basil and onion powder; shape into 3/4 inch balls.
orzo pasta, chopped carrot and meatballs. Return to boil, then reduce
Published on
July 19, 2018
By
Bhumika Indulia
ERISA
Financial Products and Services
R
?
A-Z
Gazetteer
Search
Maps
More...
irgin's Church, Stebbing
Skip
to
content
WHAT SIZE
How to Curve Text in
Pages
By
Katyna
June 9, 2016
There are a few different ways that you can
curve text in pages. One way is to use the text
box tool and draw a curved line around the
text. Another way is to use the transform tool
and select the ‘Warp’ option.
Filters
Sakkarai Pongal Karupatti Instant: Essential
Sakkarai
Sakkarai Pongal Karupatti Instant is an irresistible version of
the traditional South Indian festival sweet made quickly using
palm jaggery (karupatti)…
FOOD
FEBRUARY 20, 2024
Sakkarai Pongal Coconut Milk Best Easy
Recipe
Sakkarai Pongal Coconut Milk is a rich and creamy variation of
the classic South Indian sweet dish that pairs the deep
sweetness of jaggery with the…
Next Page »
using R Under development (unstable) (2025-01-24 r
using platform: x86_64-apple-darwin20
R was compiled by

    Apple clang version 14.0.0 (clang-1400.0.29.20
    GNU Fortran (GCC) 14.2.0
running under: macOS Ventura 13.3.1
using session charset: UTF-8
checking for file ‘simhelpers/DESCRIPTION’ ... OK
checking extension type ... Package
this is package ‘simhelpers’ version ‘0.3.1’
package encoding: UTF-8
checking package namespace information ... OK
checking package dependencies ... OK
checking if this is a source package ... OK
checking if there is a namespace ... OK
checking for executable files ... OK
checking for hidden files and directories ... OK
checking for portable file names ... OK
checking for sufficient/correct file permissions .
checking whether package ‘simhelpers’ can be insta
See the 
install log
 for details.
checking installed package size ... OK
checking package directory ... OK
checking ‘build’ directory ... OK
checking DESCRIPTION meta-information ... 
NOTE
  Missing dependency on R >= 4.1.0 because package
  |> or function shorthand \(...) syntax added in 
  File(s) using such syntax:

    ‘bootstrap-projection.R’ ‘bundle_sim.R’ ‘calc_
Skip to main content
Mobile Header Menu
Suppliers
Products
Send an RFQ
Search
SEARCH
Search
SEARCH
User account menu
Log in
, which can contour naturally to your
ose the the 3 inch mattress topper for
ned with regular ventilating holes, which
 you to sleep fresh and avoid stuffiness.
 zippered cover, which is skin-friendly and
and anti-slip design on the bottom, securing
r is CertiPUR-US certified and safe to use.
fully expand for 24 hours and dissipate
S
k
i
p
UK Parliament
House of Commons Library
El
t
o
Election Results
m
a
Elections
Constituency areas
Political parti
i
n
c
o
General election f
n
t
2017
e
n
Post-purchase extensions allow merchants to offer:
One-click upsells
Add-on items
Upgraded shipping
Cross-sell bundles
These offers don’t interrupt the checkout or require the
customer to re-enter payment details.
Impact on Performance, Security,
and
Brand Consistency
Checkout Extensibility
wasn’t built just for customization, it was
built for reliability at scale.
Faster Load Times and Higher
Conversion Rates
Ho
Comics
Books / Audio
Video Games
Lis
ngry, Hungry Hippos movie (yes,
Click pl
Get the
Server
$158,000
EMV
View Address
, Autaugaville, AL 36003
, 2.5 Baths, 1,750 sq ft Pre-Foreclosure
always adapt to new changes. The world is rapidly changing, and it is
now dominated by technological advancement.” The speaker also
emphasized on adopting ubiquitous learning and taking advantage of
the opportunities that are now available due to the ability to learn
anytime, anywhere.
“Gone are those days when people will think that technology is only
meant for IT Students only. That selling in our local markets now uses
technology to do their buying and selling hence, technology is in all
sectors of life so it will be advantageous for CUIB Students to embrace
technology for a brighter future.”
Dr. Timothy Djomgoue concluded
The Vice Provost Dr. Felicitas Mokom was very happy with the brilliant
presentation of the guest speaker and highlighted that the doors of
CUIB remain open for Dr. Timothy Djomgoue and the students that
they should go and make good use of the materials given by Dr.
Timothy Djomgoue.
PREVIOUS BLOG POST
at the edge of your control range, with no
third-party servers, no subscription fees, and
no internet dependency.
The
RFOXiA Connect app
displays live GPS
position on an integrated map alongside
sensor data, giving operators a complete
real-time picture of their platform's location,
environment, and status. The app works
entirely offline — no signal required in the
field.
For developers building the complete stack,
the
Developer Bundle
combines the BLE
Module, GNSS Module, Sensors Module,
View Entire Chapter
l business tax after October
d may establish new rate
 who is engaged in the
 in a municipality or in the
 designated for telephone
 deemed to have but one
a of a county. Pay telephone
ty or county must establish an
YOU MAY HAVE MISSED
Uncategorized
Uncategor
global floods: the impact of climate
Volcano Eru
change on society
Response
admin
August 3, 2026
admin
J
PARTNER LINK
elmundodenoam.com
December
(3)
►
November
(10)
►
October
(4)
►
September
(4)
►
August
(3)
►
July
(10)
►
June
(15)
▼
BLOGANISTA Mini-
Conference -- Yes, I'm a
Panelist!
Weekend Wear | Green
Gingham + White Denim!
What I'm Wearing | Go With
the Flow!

◆ Exercise ◆
The expected response reproduces all of the data precisely.

◆ Exercise solution ◆
basil and onion powder; shape into 3/4 inch balls.
orzo pasta, chopped carrot and meatballs. Return to boil, then reduce
Published on
July 19, 2018
By
Bhumika Indulia
ERISA
Financial Products and Services
R
?
A-Z
Gazetteer
Search
Maps
More...
irgin's Church, Stebbing
Skip
to
content
WHAT SIZE
How to Curve Text in
Pages
By
Katyna
June 9, 2016
There are a few different ways that you can
curve text in pages. One way is to use the text
box tool and draw a curved line around the
text. Another way is to use the transform tool
and select the ‘Warp’ option.
Filters
Sakkarai Pongal Karupatti Instant: Essential
Sakkarai
Sakkarai Pongal Karupatti Instant is an irresistible version of
the traditional South Indian festival sweet made quickly using
palm jaggery (karupatti)…
FOOD
FEBRUARY 20, 2024
Sakkarai Pongal Coconut Milk Best Easy
Recipe
Sakkarai Pongal Coconut Milk is a rich and creamy variation of
the classic South Indian sweet dish that pairs the deep
sweetness of jaggery with the…
Next Page »
using R Under development (unstable) (2025-01-24 r
using platform: x86_64-apple-darwin20
R was compiled by

    Apple clang version 14.0.0 (clang-1400.0.29.20
    GNU Fortran (GCC) 14.2.0
running under: macOS Ventura 13.3.1
using session charset: UTF-8
checking for file ‘simhelpers/DESCRIPTION’ ... OK
checking extension type ... Package
this is package ‘simhelpers’ version ‘0.3.1’
package encoding: UTF-8
checking package namespace information ... OK
checking package dependencies ... OK
checking if this is a source package ... OK
checking if there is a namespace ... OK
checking for executable files ... OK
checking for hidden files and directories ... OK
checking for portable file names ... OK
checking for sufficient/correct file permissions .
checking whether package ‘simhelpers’ can be insta
See the 
install log
 for details.
checking installed package size ... OK
checking package directory ... OK
checking ‘build’ directory ... OK
checking DESCRIPTION meta-information ... 
NOTE
  Missing dependency on R >= 4.1.0 because package
  |> or function shorthand \(...) syntax added in 
  File(s) using such syntax:

    ‘bootstrap-projection.R’ ‘bundle_sim.R’ ‘calc_
Skip to main content
Mobile Header Menu
Suppliers
Products
Send an RFQ
Search
SEARCH
Search
SEARCH
User account menu
Log in
, which can contour naturally to your
ose the the 3 inch mattress topper for
ned with regular ventilating holes, which
 you to sleep fresh and avoid stuffiness.
 zippered cover, which is skin-friendly and
and anti-slip design on the bottom, securing
r is CertiPUR-US certified and safe to use.
fully expand for 24 hours and dissipate
S
k
i
p
UK Parliament
House of Commons Library
El
t
o
Election Results
m
a
Elections
Constituency areas
Political parti
i
n
c
o
General election f
n
t
2017
e
n
Post-purchase extensions allow merchants to offer:
One-click upsells
Add-on items
Upgraded shipping
Cross-sell bundles
These offers don’t interrupt the checkout or require the
customer to re-enter payment details.
Impact on Performance, Security,
and
Brand Consistency
Checkout Extensibility
wasn’t built just for customization, it was
built for reliability at scale.
Faster Load Times and Higher
Conversion Rates
Ho
Comics
Books / Audio
Video Games
Lis
ngry, Hungry Hippos movie (yes,
Click pl
Get the
Server
$158,000
EMV
View Address
, Autaugaville, AL 36003
, 2.5 Baths, 1,750 sq ft Pre-Foreclosure
always adapt to new changes. The world is rapidly changing, and it is
now dominated by technological advancement.” The speaker also
emphasized on adopting ubiquitous learning and taking advantage of
the opportunities that are now available due to the ability to learn
anytime, anywhere.
“Gone are those days when people will think that technology is only
meant for IT Students only. That selling in our local markets now uses
technology to do their buying and selling hence, technology is in all
sectors of life so it will be advantageous for CUIB Students to embrace
technology for a brighter future.”
Dr. Timothy Djomgoue concluded
The Vice Provost Dr. Felicitas Mokom was very happy with the brilliant
presentation of the guest speaker and highlighted that the doors of
CUIB remain open for Dr. Timothy Djomgoue and the students that
they should go and make good use of the materials given by Dr.
Timothy Djomgoue.
PREVIOUS BLOG POST
at the edge of your control range, with no
third-party servers, no subscription fees, and
no internet dependency.
The
RFOXiA Connect app
displays live GPS
position on an integrated map alongside
sensor data, giving operators a complete
real-time picture of their platform's location,
environment, and status. The app works
entirely offline — no signal required in the
field.
For developers building the complete stack,
the
Developer Bundle
combines the BLE
Module, GNSS Module, Sensors Module,
View Entire Chapter
l business tax after October
d may establish new rate
 who is engaged in the
 in a municipality or in the
 designated for telephone
 deemed to have but one
a of a county. Pay telephone
ty or county must establish an
YOU MAY HAVE MISSED
Uncategorized
Uncategor
global floods: the impact of climate
Volcano Eru
change on society
Response
admin
August 3, 2026
admin
J
PARTNER LINK
elmundodenoam.com
December
(3)
►
November
(10)
►
October
(4)
►
September
(4)
►
August
(3)
►
July
(10)
►
June
(15)
▼
BLOGANISTA Mini-
Conference -- Yes, I'm a
Panelist!
Weekend Wear | Green
Gingham + White Denim!
What I'm Wearing | Go With
the Flow!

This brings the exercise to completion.